Zadie Smith summed up musical biopics quite succinctly in her short review of Walk the Line in Changing My Mind: Occasional Essays: “musical biopics are always the right story: the struggle toward self-actualization. […] The bad guy in every musician’s biopic is the musician himself” (189-90). But then, Smith is talking about a very real, very pervasive Western success trope of roads to fame besieged by drugs and ego and that very dark night of the soul before redemption. Musicians are biblical figures for Smith, perennial prodigal sons who deal with consequences of fame by wrestling personal demons on a very lonely plain of one: our American heroes have always walked the line alone.

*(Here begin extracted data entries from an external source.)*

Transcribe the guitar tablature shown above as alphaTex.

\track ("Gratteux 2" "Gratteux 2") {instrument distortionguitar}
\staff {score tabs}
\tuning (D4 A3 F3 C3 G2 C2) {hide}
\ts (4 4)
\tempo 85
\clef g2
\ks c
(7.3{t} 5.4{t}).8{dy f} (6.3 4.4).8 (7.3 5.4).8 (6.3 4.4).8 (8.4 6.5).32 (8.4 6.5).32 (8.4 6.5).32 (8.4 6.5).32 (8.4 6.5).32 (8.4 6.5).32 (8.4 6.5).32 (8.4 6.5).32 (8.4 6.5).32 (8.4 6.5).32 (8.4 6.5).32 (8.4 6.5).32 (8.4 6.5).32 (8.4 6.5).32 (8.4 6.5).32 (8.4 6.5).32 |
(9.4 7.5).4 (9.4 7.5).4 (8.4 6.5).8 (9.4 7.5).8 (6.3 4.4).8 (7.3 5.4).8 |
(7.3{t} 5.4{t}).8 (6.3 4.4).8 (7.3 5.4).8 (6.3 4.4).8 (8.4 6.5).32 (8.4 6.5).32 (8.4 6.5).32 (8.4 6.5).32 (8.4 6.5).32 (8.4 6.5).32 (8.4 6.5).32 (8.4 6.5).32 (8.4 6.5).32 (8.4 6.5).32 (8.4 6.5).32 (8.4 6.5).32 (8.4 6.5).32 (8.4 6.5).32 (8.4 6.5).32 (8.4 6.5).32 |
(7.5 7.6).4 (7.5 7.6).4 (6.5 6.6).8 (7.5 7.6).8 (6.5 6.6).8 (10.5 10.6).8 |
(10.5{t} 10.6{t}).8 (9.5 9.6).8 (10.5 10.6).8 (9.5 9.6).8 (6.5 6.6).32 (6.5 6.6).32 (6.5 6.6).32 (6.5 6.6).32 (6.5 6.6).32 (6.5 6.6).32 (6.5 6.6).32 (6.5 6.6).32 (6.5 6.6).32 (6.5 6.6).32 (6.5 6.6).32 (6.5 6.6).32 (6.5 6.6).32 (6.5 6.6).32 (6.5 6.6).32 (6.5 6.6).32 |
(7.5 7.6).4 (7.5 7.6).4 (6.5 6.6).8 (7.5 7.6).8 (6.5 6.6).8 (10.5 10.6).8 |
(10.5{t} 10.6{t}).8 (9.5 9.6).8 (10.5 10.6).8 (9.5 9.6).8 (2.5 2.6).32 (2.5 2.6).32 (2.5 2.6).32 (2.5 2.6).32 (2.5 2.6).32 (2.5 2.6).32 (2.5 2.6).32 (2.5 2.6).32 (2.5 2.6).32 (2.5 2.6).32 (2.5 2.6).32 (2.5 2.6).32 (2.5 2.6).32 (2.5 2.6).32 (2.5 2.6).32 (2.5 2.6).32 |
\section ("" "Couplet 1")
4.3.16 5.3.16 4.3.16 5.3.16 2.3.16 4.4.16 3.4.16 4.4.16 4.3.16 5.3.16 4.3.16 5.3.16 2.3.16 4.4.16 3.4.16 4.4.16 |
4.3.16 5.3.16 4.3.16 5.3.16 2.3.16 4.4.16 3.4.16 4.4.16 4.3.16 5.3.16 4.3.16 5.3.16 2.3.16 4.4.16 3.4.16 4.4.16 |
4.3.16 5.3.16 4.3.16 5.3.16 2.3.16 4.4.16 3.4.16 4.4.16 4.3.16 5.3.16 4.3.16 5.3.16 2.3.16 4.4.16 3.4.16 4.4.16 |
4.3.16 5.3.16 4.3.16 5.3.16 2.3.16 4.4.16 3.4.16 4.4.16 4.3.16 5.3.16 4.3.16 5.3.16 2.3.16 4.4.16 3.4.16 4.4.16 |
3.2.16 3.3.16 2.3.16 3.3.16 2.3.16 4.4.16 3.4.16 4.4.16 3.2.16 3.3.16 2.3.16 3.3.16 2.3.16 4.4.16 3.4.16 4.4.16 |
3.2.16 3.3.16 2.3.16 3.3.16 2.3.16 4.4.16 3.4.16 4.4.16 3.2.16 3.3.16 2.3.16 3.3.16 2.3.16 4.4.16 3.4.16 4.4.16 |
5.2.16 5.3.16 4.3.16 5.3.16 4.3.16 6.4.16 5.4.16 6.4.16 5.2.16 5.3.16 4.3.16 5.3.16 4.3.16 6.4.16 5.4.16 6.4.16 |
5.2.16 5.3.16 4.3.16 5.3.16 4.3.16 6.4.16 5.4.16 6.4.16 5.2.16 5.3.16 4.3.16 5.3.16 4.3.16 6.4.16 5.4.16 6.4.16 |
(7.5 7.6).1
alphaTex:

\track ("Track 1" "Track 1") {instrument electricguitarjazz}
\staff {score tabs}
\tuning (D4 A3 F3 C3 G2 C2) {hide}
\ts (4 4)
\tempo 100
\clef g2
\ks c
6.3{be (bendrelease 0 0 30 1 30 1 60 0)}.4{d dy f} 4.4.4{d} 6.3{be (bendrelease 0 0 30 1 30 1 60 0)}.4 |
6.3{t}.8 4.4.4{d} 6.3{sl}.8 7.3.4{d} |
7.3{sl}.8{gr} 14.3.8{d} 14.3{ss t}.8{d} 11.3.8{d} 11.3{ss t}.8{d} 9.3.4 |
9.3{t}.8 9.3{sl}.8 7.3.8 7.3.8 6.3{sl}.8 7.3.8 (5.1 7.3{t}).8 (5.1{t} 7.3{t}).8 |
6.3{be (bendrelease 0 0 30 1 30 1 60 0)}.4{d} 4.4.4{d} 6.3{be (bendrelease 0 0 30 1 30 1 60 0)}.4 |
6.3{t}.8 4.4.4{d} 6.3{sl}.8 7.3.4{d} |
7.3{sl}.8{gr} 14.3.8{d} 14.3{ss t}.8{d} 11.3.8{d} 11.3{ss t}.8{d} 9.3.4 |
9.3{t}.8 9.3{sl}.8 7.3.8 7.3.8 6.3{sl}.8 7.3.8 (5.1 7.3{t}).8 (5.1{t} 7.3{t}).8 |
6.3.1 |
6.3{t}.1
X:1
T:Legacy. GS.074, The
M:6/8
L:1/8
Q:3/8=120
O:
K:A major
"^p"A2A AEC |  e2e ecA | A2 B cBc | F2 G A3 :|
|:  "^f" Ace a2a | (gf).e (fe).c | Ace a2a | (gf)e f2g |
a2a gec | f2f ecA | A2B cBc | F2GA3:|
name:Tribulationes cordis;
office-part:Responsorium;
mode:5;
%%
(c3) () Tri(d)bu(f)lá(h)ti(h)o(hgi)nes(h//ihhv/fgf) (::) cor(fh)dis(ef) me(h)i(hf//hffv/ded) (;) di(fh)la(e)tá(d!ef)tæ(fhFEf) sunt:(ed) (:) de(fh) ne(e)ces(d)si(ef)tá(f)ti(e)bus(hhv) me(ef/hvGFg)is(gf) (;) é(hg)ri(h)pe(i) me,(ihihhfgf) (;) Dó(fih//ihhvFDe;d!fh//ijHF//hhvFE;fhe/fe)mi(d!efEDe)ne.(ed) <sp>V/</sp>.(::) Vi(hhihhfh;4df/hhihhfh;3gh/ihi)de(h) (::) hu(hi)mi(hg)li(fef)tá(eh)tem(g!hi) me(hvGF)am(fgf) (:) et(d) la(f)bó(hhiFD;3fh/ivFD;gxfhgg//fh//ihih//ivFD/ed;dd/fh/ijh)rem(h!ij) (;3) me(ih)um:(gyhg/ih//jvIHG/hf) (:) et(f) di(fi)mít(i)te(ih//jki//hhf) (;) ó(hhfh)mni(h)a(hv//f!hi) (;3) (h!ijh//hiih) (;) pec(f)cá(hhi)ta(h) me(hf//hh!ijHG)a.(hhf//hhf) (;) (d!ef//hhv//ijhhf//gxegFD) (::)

The sociological notion of the individual versus the collective isn’t a very far-fetched schema to apply to Go Go 70s, a Korean musical biopic released in 2008 about real-life band the Devils, who play soul music to an unappreciative American army base before rocketing to fame by citizens enthralled with their gutsy sound (with plenty of American covers – one choice scene involves a brilliant rendition of “Land of 1000 Dances”) and wild image (even these boys don’t eventually skirt a lock-chopping by power drunk police officers). The time of South Korea’s military dictatorship in the early 70s provides a wonderful historical backdrop for the harmony of rock and rebellion without evoking nostalgia fables that render the tale quaint.
The drama of the movie falls very little on what turns out to be the requisite fame-hungry lead singer Sang-Gyu’s shoulders, who pools together two bands to form a quasi-super group in order to fulfill his ambition. Though this successful portrayal of group dynamics can, however, fail to provide emotional reactions to penultimate scenes – a member’s death falls on slightly cold hearts when focusing not on individual personalities, but on the group – it resists becoming Sang-Gyu’s story in order to illustrate larger parallels between The Group, The Band, and The Man. Draft-dodging and violation of midnight curfews may not provoke the same soul-searching tension as drug addiction, daddy-issues or an obsession with a cherubic Carter sister, but it illustrates the boundless loyalties each member has to the band – “I’m with you guys until the end!” Sang-Gyu shouts while burning his draft notice on stage.
Even Mimi, a lackadaisical love interest, moves from worshiping Sang-Gyu (“I thought of you always, and singing [after] records while others were slacking off. So…so you are… You are ‘soul’ to me”) to finding her inner diva, perhaps the film’s most blatant symbolic representation of discovering one’s own rhythm. Her transformation from band maid to band mascot seems a bit damning at first in its depiction of females finding “freedom” through mini-skirts and make-up, but the confidence and control with which Mimi eventually works the audience shows neither sexual pandering nor demented irony; Mimi finds expression through movement, vocals, and female solidarity, abandoning Sang-Gyu’s flippant affection and embarking on a much more reliable love affair with music.
As news reels depict the Devils’ youth culture as undignified (“thoughtless dance maniacs must be punished”) and officials begin enforcing the strict code of short hair and modest attire, the band itself undergoes its own turmoil as in-fighting and arrest for subversive ideology threatens the band’s fundamental dedication to soul. Indeed, the villain in this story isn’t the band members’ issues with control, obsession, fame, greed, or a number of other personal struggles that could potentially affect the band, but The Man (a collective acting as a single entity) who threatens The Group (single entities acting as a collective) by making them weak at pivotal moments by choosing individual desires over the good of the band. Where Go Go 70s falls into the Western biopic trap again suddenly seems a blessing: The Group is restored and the power of music triumphs. Smith again: “It is a very hard-hearted atheist indeed who does not believe that Music Saves” (189).